L’armateur danois est aussi, ce point de vue, le plus avancé, ayant signé 11 contrats d’achat long terme depuis le premier en août 2022. Le plus important a été contracté avec le Chinois Goldwind portant sur 500 000 t par an de bio-méthanol (durée non précisée), produit à partir de l'énergie éolienne depuis une nouvelle installation située dans le nord-est de la Chine. La production devrait débuter en 2026.
Maersk avait alors assuré que contrat pourrait couvrir les besoins annuels de plus de la moitié de ses (24) navires au méthanol.. Goldwind devrait confirmer la décision finale d'investissement (FID) en fin d’année dernière mais elle n'a pas encore été confirmée.

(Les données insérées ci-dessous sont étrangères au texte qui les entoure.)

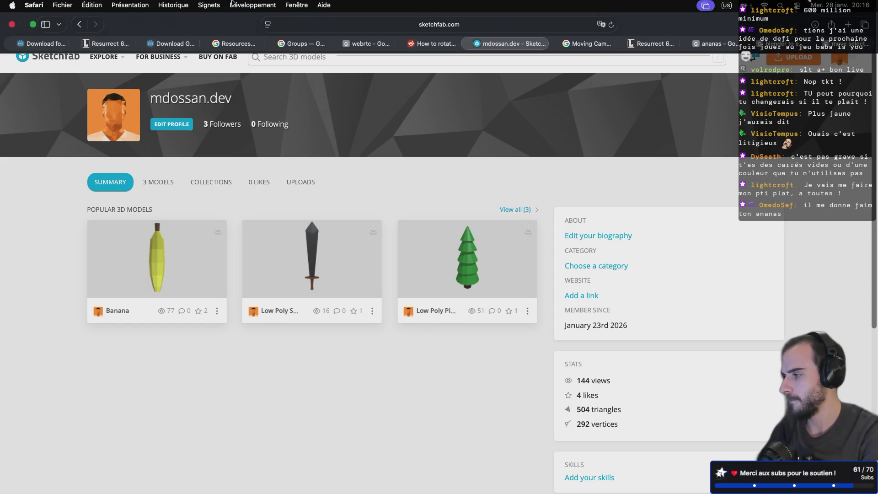
pyautogui.click(33, 26)
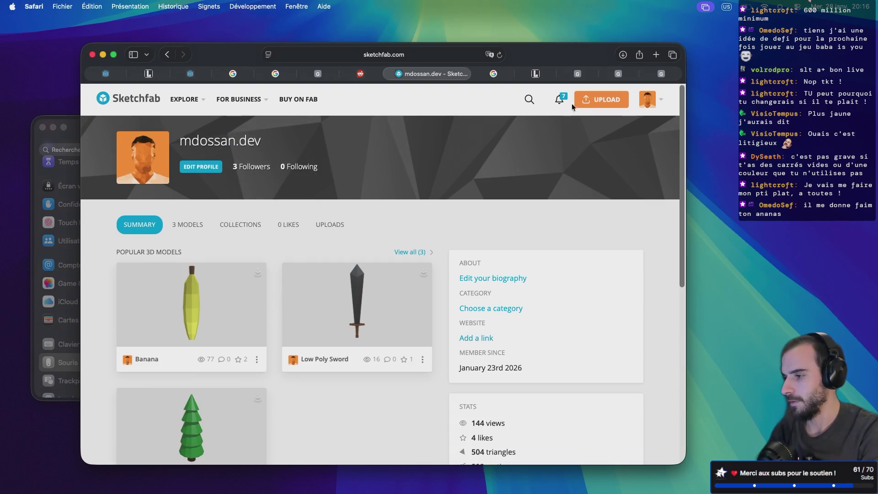
pyautogui.click(582, 96)
# - Move the browser window to the right and bring up the system-wide search
pyautogui.moveTo(564, 63); pyautogui.dragTo(736, 63)
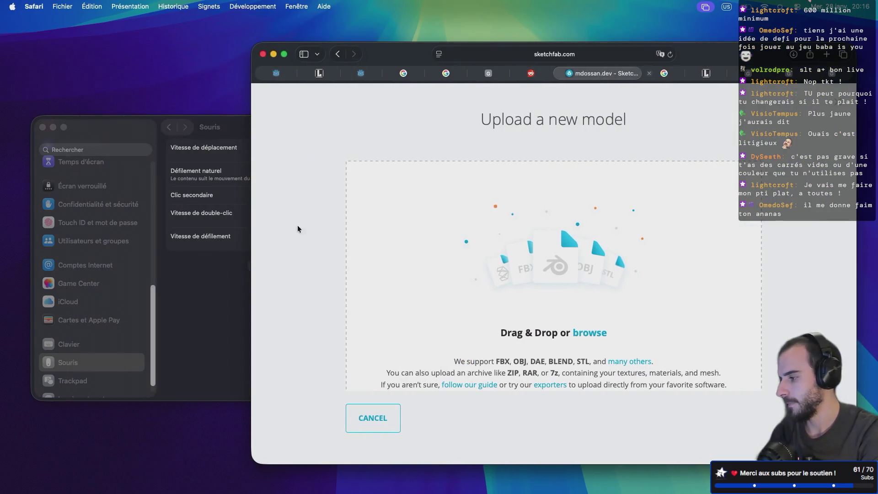
pyautogui.click(207, 294)
pyautogui.press('super+space')
# - Launch Finder and open the Blender folder in the home directory
pyautogui.write('fin')
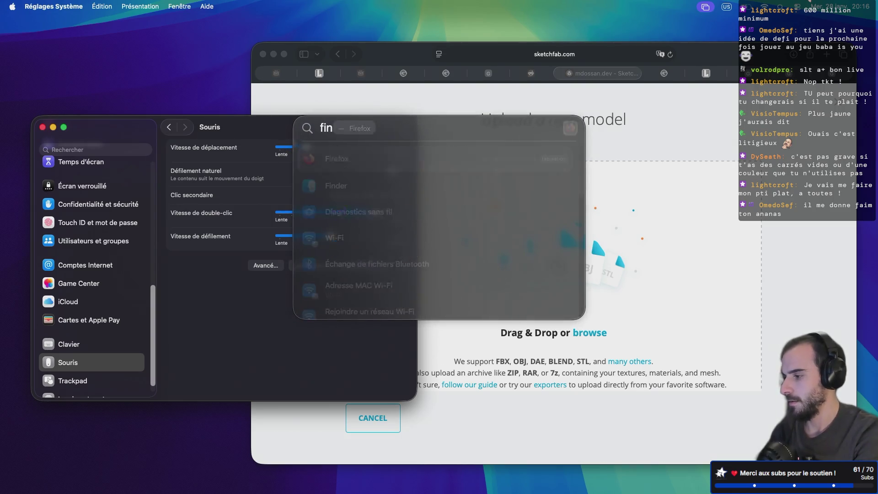
pyautogui.press('Return')
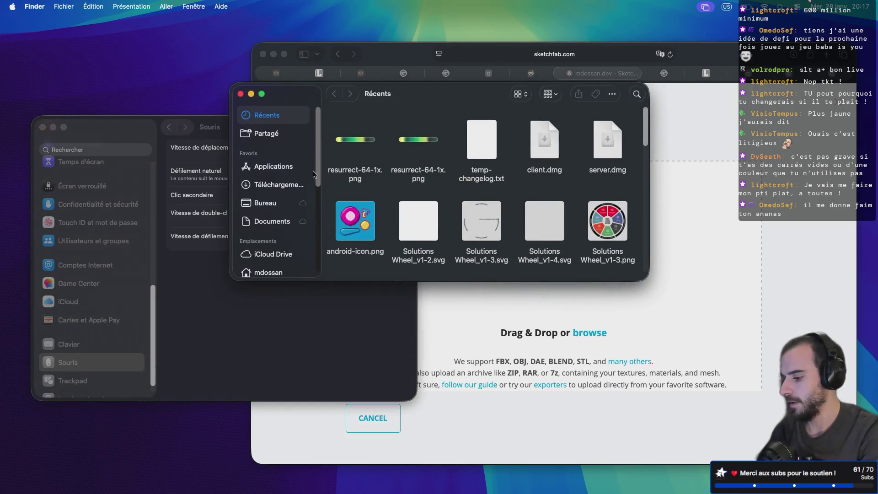
pyautogui.press('super+shift+h')
pyautogui.doubleClick(418, 131)
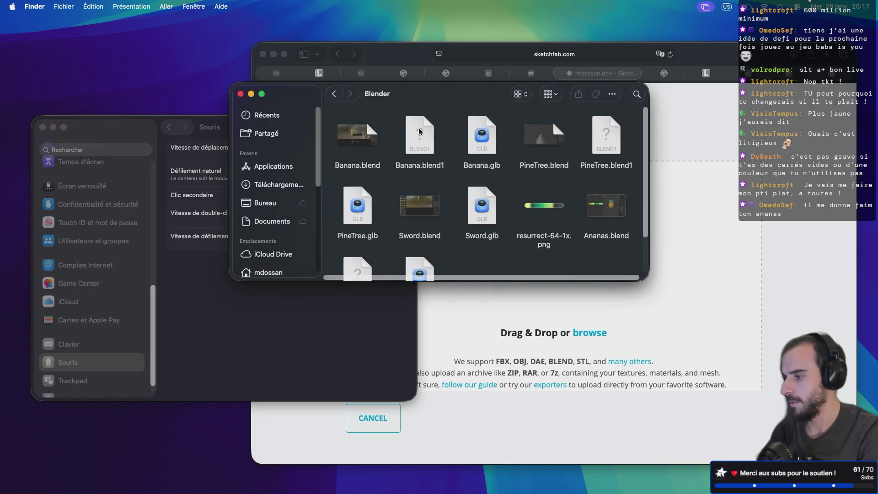
pyautogui.scroll(-2, 391, 182)
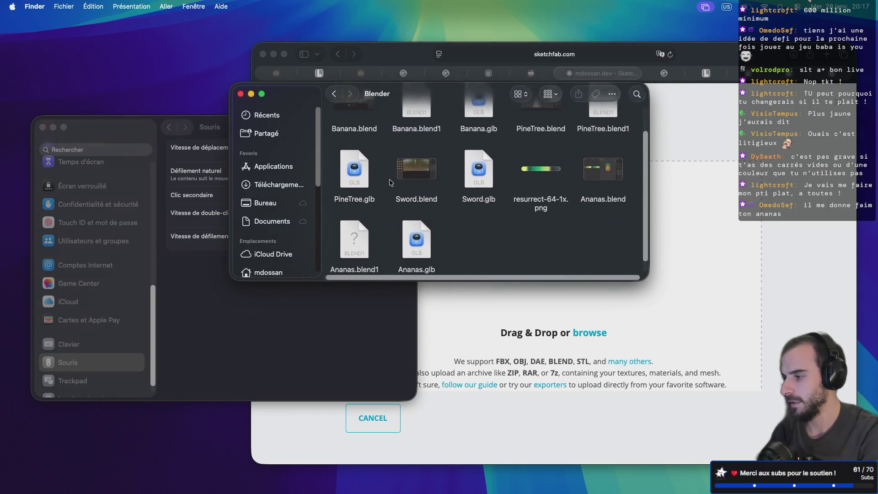
pyautogui.scroll(2, 390, 183)
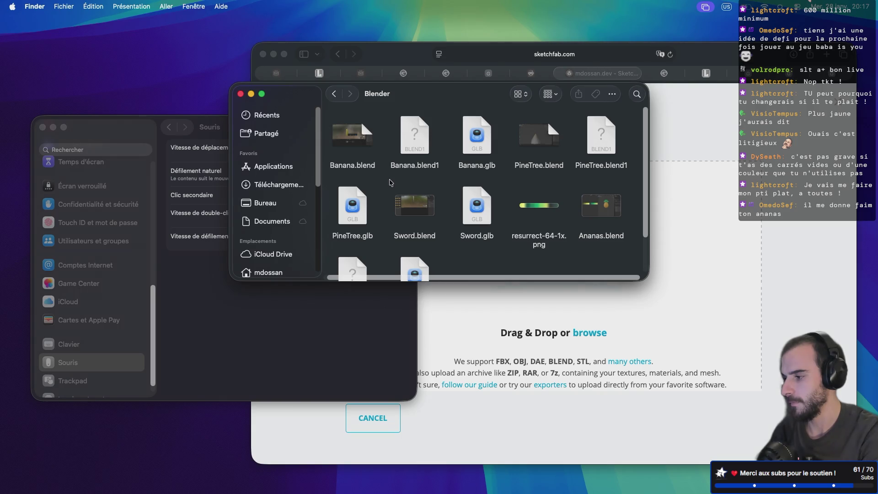
pyautogui.scroll(-3, 390, 183)
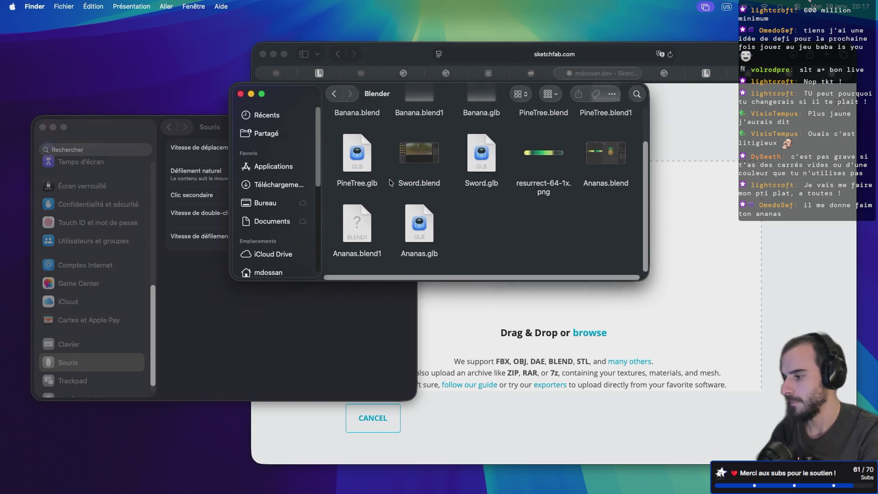
# - Drop Ananas.glb onto Sketchfab's upload area and upload the file
pyautogui.moveTo(405, 225); pyautogui.dragTo(668, 306)
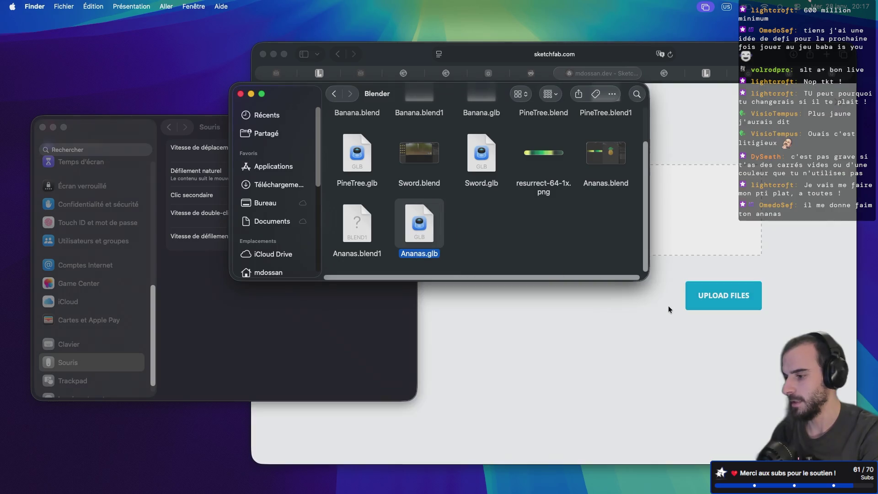
pyautogui.click(627, 332)
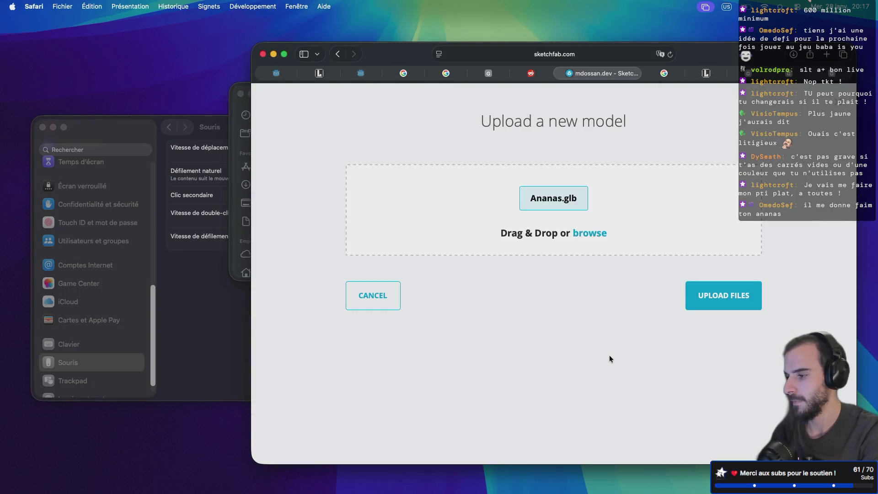
pyautogui.click(690, 296)
# - Enter the description "Simple low poly ananas" for the model
pyautogui.click(427, 267)
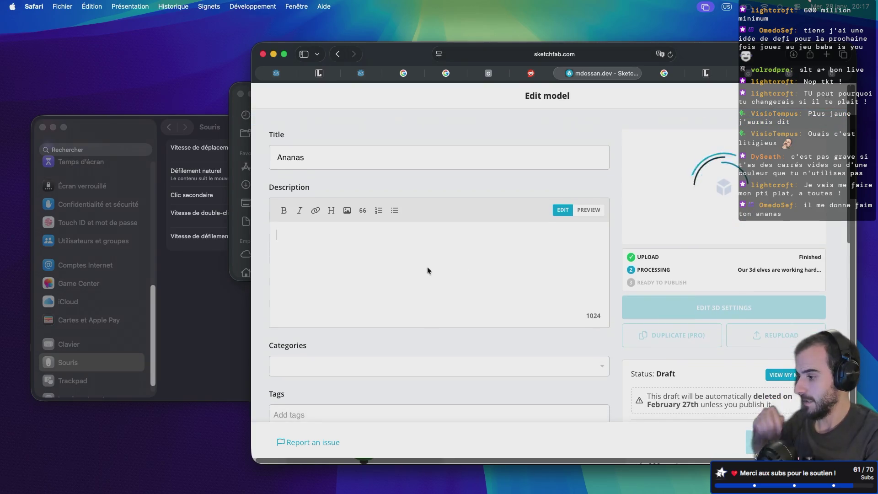
pyautogui.write('Simple low pol')
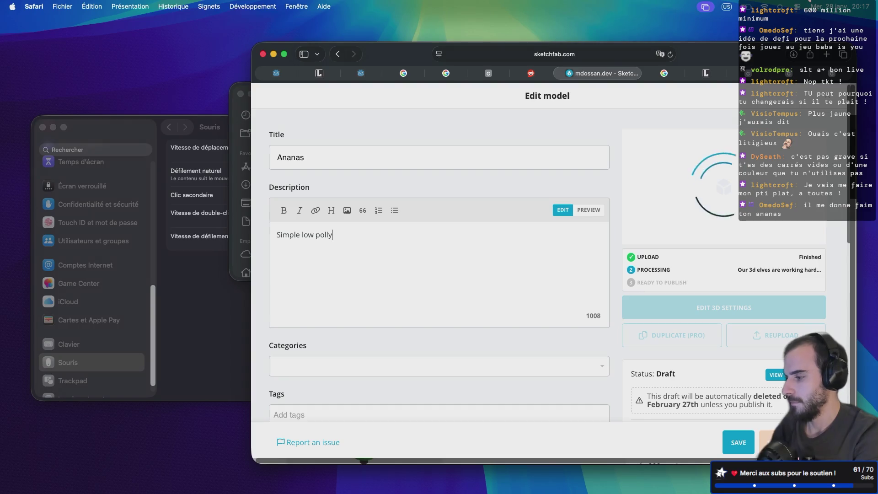
pyautogui.write('y a')
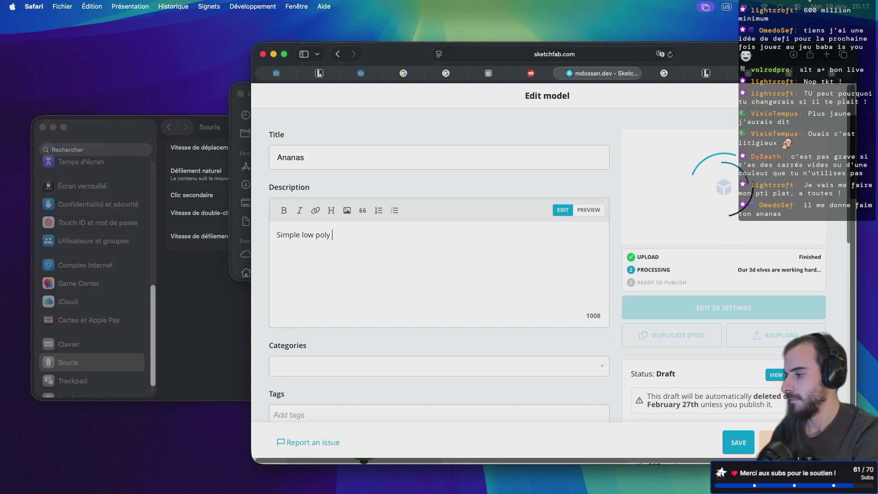
pyautogui.write('nanas')
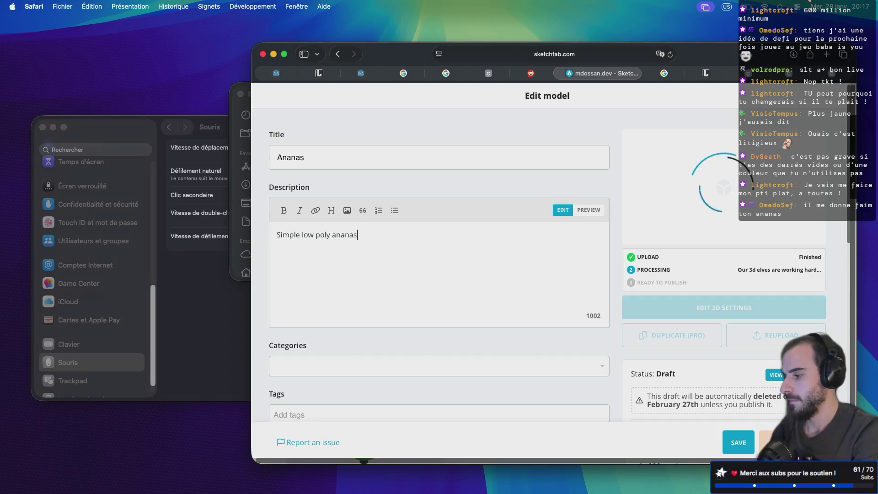
pyautogui.scroll(-2, 432, 251)
pyautogui.scroll(-3, 432, 251)
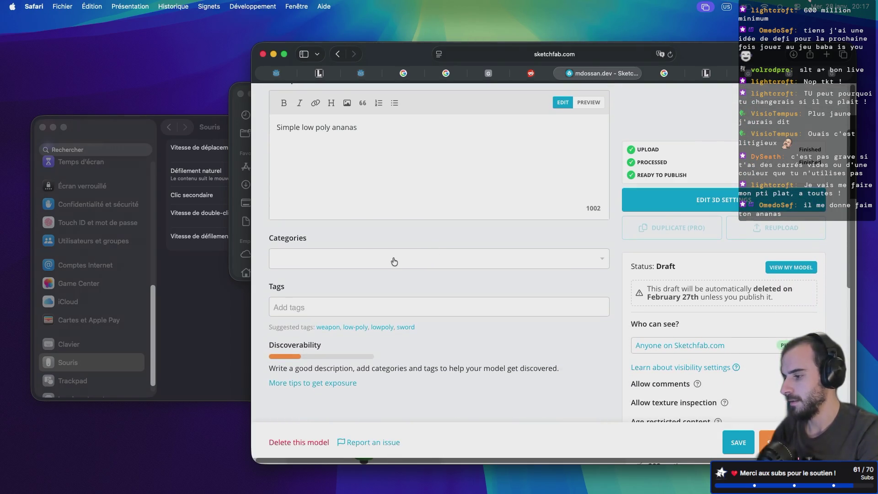
# - Select the Food & Drink and Nature & Plants categories
pyautogui.click(376, 265)
pyautogui.scroll(-4, 357, 287)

Les mêmes fournisseurs pour tous
En plus de garantir l'approvisionnement, les transporteurs doivent aussi veiller à l'infrastructure de soutage dans les ports. Maersk a ainsi signé des protocoles d'accord avec la ville de Yokohama et le producteur local de méthanol, Mitsubishi Gas Chemical, pour développer les infrastructures de soutage nécessaires. Il est aussi partenaire du plus grand opérateur portuaire chinois SIPG, qui ambitionne d'être un hub pour l'avitaillement en méthanol.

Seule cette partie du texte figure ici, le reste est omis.